#### [ASSIGNED TASK]
Every entry should be reproduced word for word.

Source data
──────────

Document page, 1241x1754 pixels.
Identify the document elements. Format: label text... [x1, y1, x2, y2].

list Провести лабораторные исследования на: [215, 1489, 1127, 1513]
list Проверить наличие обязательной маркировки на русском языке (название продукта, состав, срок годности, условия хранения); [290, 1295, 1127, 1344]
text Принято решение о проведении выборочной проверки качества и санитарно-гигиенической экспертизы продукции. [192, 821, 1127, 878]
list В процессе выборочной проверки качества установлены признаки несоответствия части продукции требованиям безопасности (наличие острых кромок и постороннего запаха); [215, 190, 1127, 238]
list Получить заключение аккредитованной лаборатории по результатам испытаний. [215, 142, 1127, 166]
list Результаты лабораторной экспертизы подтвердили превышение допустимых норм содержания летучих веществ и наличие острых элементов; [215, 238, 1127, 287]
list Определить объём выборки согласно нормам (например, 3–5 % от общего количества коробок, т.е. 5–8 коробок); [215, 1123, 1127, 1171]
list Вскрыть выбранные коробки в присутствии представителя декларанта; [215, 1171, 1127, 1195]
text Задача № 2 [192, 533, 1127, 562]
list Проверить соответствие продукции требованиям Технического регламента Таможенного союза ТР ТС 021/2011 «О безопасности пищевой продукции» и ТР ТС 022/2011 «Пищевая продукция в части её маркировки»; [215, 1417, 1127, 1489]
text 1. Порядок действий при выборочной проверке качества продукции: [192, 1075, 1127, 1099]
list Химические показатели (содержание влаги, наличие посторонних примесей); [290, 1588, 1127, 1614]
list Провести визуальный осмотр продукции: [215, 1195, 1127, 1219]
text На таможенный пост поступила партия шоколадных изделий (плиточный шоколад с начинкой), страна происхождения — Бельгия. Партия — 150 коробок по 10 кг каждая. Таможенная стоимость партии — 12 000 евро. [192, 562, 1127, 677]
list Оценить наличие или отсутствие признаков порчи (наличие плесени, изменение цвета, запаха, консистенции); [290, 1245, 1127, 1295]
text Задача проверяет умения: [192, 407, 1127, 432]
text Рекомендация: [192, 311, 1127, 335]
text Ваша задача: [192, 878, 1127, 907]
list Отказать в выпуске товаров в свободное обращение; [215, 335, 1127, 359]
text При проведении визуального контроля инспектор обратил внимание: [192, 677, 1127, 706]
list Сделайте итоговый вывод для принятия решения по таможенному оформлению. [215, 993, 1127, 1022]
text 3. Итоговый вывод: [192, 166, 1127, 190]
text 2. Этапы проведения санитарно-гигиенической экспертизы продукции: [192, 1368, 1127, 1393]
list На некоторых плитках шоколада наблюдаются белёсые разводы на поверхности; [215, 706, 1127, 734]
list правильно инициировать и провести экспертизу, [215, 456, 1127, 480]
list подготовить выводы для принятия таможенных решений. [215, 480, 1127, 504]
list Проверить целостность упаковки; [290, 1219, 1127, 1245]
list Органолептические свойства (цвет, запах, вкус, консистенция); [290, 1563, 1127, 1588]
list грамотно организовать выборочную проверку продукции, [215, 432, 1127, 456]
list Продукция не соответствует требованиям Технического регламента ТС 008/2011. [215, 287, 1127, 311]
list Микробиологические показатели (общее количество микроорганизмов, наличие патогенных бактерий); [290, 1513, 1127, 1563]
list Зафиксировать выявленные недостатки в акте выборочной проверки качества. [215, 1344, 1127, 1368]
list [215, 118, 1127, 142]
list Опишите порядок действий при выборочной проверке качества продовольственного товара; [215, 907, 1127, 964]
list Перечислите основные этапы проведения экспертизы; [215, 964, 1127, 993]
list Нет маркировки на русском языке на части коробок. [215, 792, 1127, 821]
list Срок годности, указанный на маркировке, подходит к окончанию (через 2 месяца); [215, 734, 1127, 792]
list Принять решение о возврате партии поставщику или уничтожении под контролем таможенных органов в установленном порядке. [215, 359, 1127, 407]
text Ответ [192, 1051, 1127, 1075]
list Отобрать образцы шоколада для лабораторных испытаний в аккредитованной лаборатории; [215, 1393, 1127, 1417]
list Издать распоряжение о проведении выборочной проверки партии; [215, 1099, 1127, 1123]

──────────

#### [EXERCISE RESULT]
Document page, 1241x1754 pixels.
Identify the document elements. Format: label text... [x1, y1, x2, y2].

list Провести лабораторные исследования на: [215, 1489, 1127, 1513]
list Проверить наличие обязательной маркировки на русском языке (название продукта, состав, срок годности, условия хранения); [290, 1295, 1127, 1344]
text Принято решение о проведении выборочной проверки качества и санитарно-гигиенической экспертизы продукции. [192, 821, 1127, 878]
list В процессе выборочной проверки качества установлены признаки несоответствия части продукции требованиям безопасности (наличие острых кромок и постороннего запаха); [215, 190, 1127, 238]
list Получить заключение аккредитованной лаборатории по результатам испытаний. [215, 142, 1127, 166]
list Результаты лабораторной экспертизы подтвердили превышение допустимых норм содержания летучих веществ и наличие острых элементов; [215, 238, 1127, 287]
list Определить объём выборки согласно нормам (например, 3–5 % от общего количества коробок, т.е. 5–8 коробок); [215, 1123, 1127, 1171]
list Вскрыть выбранные коробки в присутствии представителя декларанта; [215, 1171, 1127, 1195]
text Задача № 2 [192, 533, 1127, 562]
list Проверить соответствие продукции требованиям Технического регламента Таможенного союза ТР ТС 021/2011 «О безопасности пищевой продукции» и ТР ТС 022/2011 «Пищевая продукция в части её маркировки»; [215, 1417, 1127, 1489]
text 1. Порядок действий при выборочной проверке качества продукции: [192, 1075, 1127, 1099]
list Химические показатели (содержание влаги, наличие посторонних примесей); [290, 1588, 1127, 1614]
list Провести визуальный осмотр продукции: [215, 1195, 1127, 1219]
text На таможенный пост поступила партия шоколадных изделий (плиточный шоколад с начинкой), страна происхождения — Бельгия. Партия — 150 коробок по 10 кг каждая. Таможенная стоимость партии — 12 000 евро. [192, 562, 1127, 677]
list Оценить наличие или отсутствие признаков порчи (наличие плесени, изменение цвета, запаха, консистенции); [290, 1245, 1127, 1295]
text Задача проверяет умения: [192, 407, 1127, 432]
text Рекомендация: [192, 311, 1127, 335]
text Ваша задача: [192, 878, 1127, 907]
list Отказать в выпуске товаров в свободное обращение; [215, 335, 1127, 359]
text При проведении визуального контроля инспектор обратил внимание: [192, 677, 1127, 706]
list Сделайте итоговый вывод для принятия решения по таможенному оформлению. [215, 993, 1127, 1022]
text 3. Итоговый вывод: [192, 166, 1127, 190]
text 2. Этапы проведения санитарно-гигиенической экспертизы продукции: [192, 1368, 1127, 1393]
list На некоторых плитках шоколада наблюдаются белёсые разводы на поверхности; [215, 706, 1127, 734]
list правильно инициировать и провести экспертизу, [215, 456, 1127, 480]
list подготовить выводы для принятия таможенных решений. [215, 480, 1127, 504]
list Проверить целостность упаковки; [290, 1219, 1127, 1245]
list Органолептические свойства (цвет, запах, вкус, консистенция); [290, 1563, 1127, 1588]
list грамотно организовать выборочную проверку продукции, [215, 432, 1127, 456]
list Продукция не соответствует требованиям Технического регламента ТС 008/2011. [215, 287, 1127, 311]
list Микробиологические показатели (общее количество микроорганизмов, наличие патогенных бактерий); [290, 1513, 1127, 1563]
list Зафиксировать выявленные недостатки в акте выборочной проверки качества. [215, 1344, 1127, 1368]
list [215, 118, 1127, 142]
list Опишите порядок действий при выборочной проверке качества продовольственного товара; [215, 907, 1127, 964]
list Перечислите основные этапы проведения экспертизы; [215, 964, 1127, 993]
list Нет маркировки на русском языке на части коробок. [215, 792, 1127, 821]
list Срок годности, указанный на маркировке, подходит к окончанию (через 2 месяца); [215, 734, 1127, 792]
list Принять решение о возврате партии поставщику или уничтожении под контролем таможенных органов в установленном порядке. [215, 359, 1127, 407]
text Ответ [192, 1051, 1127, 1075]
list Отобрать образцы шоколада для лабораторных испытаний в аккредитованной лаборатории; [215, 1393, 1127, 1417]
list Издать распоряжение о проведении выборочной проверки партии; [215, 1099, 1127, 1123]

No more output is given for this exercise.